In some circumstances I write draft questions on paper or using a simple word processor. It is worth reviewing questions at this stage, to spot any glaring problems, or getting someone else to take a look. Sometimes (especially when using OpenMark) I pass my wordprocessed drafts to someone else for programming, but I am increasingly (especially when using PMatch and STACK) actually writing the questions myself. I’m enjoying this, but it’s a weak link in the chain – when I’ve passed draft question details to someone else for programming, they have also been an extra pair of eyes; someone else to spot errors or just things that I might do better.
So my first general point is that, whilst question authors should take the responsibility for checking their own questions, it is much better if someone else can check them too, preferably someone who isn’t an expert in the same academic area as you, so who can see the difficulties much more from the student perspective. It helps if the checker knows the course material (again, to put them in the shoes of students).

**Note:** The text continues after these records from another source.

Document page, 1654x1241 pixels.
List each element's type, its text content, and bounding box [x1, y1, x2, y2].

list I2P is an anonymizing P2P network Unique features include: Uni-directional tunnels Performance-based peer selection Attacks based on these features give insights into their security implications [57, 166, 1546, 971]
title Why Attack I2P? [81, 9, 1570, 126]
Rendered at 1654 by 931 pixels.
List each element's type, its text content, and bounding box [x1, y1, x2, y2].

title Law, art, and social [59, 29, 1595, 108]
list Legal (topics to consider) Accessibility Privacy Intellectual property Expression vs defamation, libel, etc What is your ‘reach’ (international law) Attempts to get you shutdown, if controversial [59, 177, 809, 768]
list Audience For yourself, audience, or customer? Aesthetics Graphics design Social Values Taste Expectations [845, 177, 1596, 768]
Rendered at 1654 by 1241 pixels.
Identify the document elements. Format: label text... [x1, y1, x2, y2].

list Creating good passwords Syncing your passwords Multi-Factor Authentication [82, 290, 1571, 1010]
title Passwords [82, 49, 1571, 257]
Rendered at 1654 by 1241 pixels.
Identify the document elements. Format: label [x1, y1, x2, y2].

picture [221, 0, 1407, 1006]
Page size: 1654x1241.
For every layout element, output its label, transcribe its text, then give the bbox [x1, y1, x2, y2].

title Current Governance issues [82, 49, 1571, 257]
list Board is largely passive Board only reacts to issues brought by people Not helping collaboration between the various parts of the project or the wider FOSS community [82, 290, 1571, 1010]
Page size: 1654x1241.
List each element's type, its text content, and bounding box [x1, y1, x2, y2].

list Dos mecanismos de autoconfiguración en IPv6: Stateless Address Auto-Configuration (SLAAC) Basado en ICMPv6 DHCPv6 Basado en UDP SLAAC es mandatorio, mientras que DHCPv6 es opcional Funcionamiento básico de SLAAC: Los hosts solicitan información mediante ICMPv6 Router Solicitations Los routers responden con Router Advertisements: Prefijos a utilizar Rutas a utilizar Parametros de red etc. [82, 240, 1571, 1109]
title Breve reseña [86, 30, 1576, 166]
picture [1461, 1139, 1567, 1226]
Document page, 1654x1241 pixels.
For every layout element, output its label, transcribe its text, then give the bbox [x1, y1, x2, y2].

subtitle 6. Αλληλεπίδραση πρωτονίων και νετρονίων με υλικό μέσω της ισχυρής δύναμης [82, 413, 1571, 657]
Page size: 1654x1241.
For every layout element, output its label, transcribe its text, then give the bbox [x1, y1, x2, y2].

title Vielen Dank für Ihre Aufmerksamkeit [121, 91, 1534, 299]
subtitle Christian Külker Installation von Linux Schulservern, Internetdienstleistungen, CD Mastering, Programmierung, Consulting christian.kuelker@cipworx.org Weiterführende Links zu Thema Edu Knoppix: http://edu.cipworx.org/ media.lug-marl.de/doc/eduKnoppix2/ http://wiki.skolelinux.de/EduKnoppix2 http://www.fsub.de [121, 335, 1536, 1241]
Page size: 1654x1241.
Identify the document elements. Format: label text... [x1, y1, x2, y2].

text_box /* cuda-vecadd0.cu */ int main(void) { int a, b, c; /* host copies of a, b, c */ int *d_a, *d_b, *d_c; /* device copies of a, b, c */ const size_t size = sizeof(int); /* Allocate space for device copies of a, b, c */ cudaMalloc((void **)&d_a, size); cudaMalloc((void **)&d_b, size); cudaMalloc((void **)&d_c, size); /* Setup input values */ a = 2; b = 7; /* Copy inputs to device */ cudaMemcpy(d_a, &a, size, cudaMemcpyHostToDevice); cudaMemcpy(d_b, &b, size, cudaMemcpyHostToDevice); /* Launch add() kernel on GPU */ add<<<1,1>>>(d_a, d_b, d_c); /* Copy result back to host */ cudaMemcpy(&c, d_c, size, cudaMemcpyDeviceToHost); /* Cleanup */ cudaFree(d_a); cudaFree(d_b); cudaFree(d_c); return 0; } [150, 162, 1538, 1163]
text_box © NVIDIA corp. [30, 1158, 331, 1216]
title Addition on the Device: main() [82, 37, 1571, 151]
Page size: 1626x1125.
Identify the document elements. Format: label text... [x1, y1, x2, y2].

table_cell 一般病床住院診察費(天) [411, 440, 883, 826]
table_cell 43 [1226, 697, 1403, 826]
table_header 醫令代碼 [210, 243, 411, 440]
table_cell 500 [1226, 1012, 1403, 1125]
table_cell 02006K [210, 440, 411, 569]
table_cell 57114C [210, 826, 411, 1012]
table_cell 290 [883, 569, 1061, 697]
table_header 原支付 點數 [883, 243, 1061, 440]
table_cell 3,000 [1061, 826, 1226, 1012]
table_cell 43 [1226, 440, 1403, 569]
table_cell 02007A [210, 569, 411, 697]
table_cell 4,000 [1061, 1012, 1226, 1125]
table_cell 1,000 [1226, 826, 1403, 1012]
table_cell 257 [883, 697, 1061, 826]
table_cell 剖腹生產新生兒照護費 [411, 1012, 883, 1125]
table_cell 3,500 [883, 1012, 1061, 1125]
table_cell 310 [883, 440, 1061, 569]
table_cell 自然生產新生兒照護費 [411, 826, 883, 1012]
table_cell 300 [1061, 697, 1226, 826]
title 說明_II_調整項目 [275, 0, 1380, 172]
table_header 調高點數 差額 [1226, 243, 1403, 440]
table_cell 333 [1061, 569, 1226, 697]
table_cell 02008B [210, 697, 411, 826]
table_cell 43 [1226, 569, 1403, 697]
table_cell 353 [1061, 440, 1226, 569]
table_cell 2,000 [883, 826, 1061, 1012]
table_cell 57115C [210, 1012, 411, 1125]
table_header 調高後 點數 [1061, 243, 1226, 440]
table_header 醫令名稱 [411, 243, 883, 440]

And some people are just better at checking than others. You need someone with an eye for detail, but who will also look at the ‘big picture’ – I have known checkers of tutor-marked assignments to go on at length about a small point, whilst missing a huge problem. And your checker needs to be willing to raise all their concerns – you (the author) may not agree, but comments from your checkers are worthy your consideration.
Your review of your draft questions is obviously not the end of the checking process. It is vitally important that you check the questions in their online form; this is, after all, the form in which your students will see the questions, and so will see things that you haven’t noticed previously. I don’t think I’ve said anything terribly contentious yet, but I know that some people disagree with my next conclusion: I think that checking your online questions should go far beyond simply checking that they have been programmed in the way you intended; I think the questions need checking from the student perspective; I’d take this so far as to say that the correct answers should not be supplied to checkers.
Also contentious (because I am making more work for people – as said proviously, eAssessment is not an easy option!) is the fact that, when a question exists in multiple variants, I think all the variants need checking. Sometimes faults only show up in one variant and, for summative use, you also need to check that there is not something (which might be as simple as having some variants which involve rounding up and some that involve rounding down) that is likely to make some variants more difficult than others.
My final point is that I think checking needs to be done iteratively – the iCMA checking process simply won’t fit into a ‘first draft, second draft, finished product’ mentality. Each time you make a change there may be a knock on effect on something else, and each time you may notice things that weren’t obvious before. I believe quite passionately that we owe it to our students to check and make changes, check and make changes, etc.etc., check – until our questions and iCMAs are as good as they possibly can be.
By ‘checking’ I am referring here to the checking of individual questions, but sometimes you also need to check the performance of a new question type or similar. Here, I would advocate watching students engaging with the question(s), perhaps in a usability lab or similar – watching people struggle with something that you thought was straightforward is a salutary experience!